Reacher’s cup was empty but still warm. He lifted it off the saucer and tilted it and watched the sludge in the bottom flow toward him, slow and brown, like river silt.
“When does it need to be done?” he asked.
“As soon as possible,” she said.
He nodded. Slid out of the booth and stood up.
“I’ll call you in ten days,” he said.
“With a decision?”
He shook his head. “To tell you how it went.”
“I’ll know how it went.”
“OK, to tell you where to send my money.”
She closed her eyes and smiled. He glanced down at her.
“You thought I’d refuse?” he said.
She opened her eyes. “I thought you might be a little harder to persuade.”
He shrugged. “Like Joe told you, I’m a sucker for a challenge. Joe was usually right about things like that. He was usually right about a lot of things.”
“Now I don’t know what to say, except thank you.”
He didn’t reply. Just started to move away, but she stood up right next to him and kept him where he was. There was an awkward pause. They stood for a second face-to-face, trapped by the table.
She put out her hand and he shook it. She held on a fraction too long, and then she stretched up tall and kissed him on the cheek. Her lips were soft. Their touch burned him like a tiny voltage.
“A handshake isn’t enough,” she said. “You’re going to do it for us.” Then she paused. “And you were nearly my brother-in-law.”

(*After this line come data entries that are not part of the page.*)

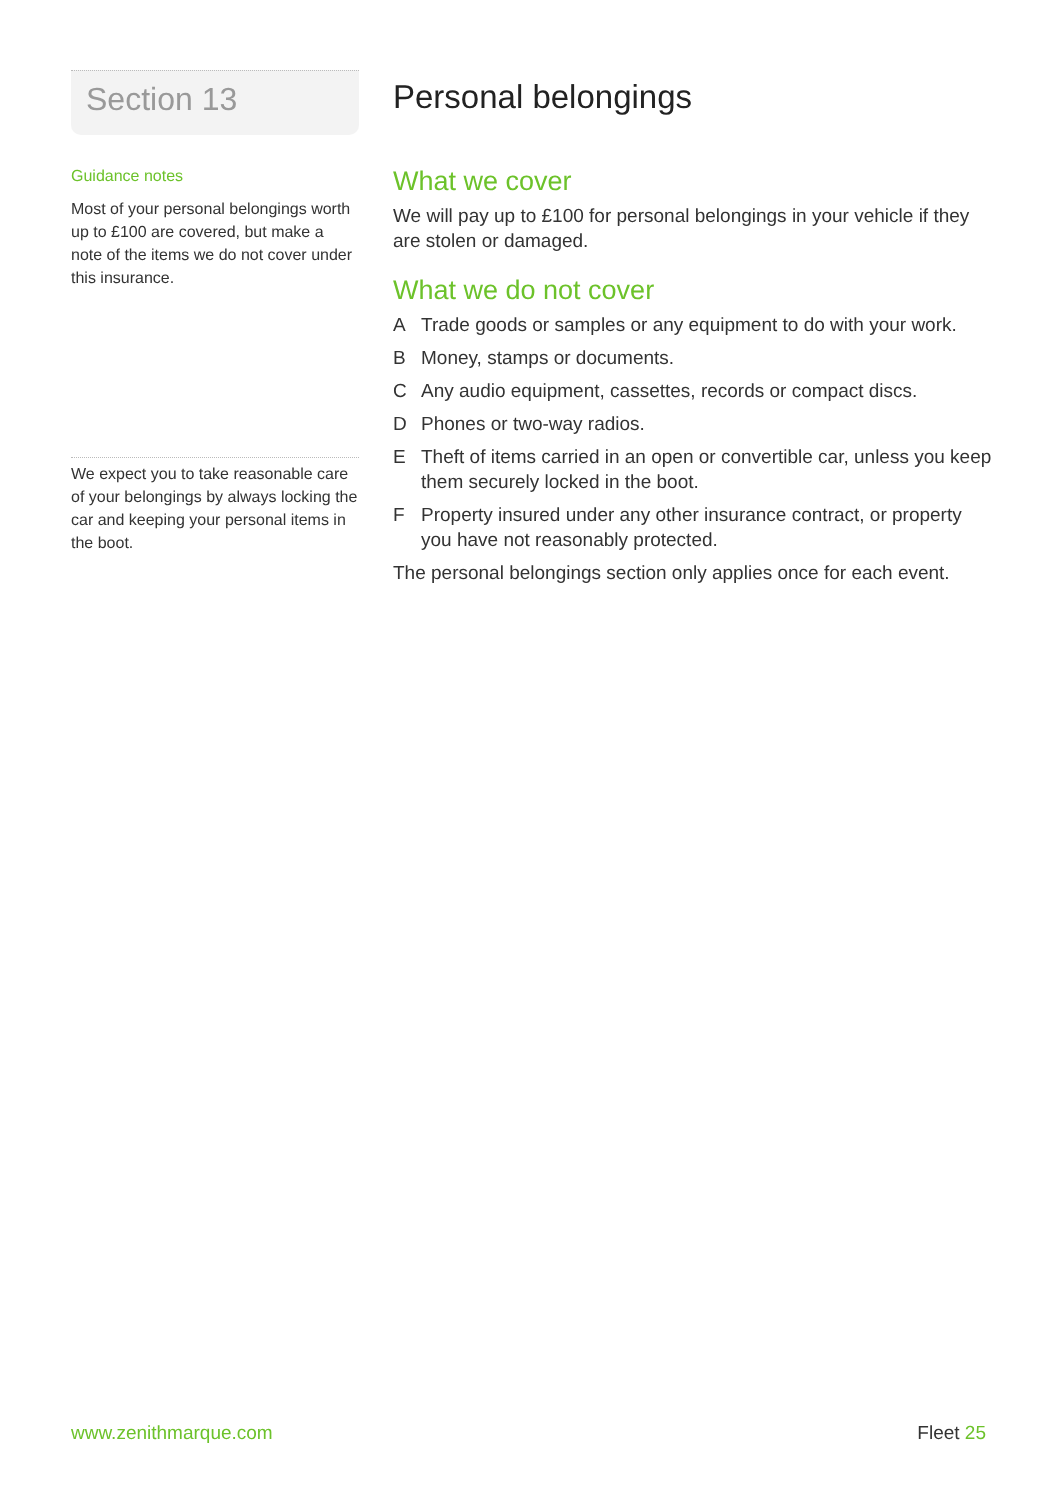Section 13
Guidance notes
Most of your personal belongings worth up to £100 are covered, but make a note of the items we do not cover under this insurance.
We expect you to take reasonable care of your belongings by always locking the car and keeping your personal items in the boot.
Personal belongings
What we cover
We will pay up to £100 for personal belongings in your vehicle if they are stolen or damaged.
What we do not cover
A Trade goods or samples or any equipment to do with your work.
B Money, stamps or documents.
C Any audio equipment, cassettes, records or compact discs.
D Phones or two-way radios.
E Theft of items carried in an open or convertible car, unless you keep them securely locked in the boot.
F Property insured under any other insurance contract, or property you have not reasonably protected.
The personal belongings section only applies once for each event.
www.zenithmarque.com Fleet 25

He said nothing. Just nodded and shuffled out from behind the table and glanced back once. Then he headed up the stairs and out to the street. Her perfume was on his hand. He walked around to the cabaret lounge and left a note for his friends in their dressing room. Then he headed out to the highway, with ten whole days to find a way to kill the fourth-best-protected person on the planet.
It had started eight hours earlier, like this: team leader M. E. Froelich came to work on that Monday morning, thirteen days after the election, an hour before the second strategy meeting, seven days after the word assassination had first been used, and made her final decision. She set off in search of her immediate superior and found him in the secretarial pen outside his office, clearly on his way to somewhere else, clearly in a hurry. He had a file under his arm and a definite stay back expression on his face. But she took a deep breath and made it clear that she needed to talk right then. Urgently. And off the record and in private, obviously. So he paused a moment and turned abruptly and went back inside his office. He let her step in after him and closed the door behind her, softly enough to make the unscheduled meeting feel a little conspiratorial, but firmly enough that she was in no doubt he was annoyed about the interruption to his routine. It was just the click of a door latch, but it was also an unmistakable message, parsed exactly in the language of office hierarchies everywhere: you better not be wasting my time with this.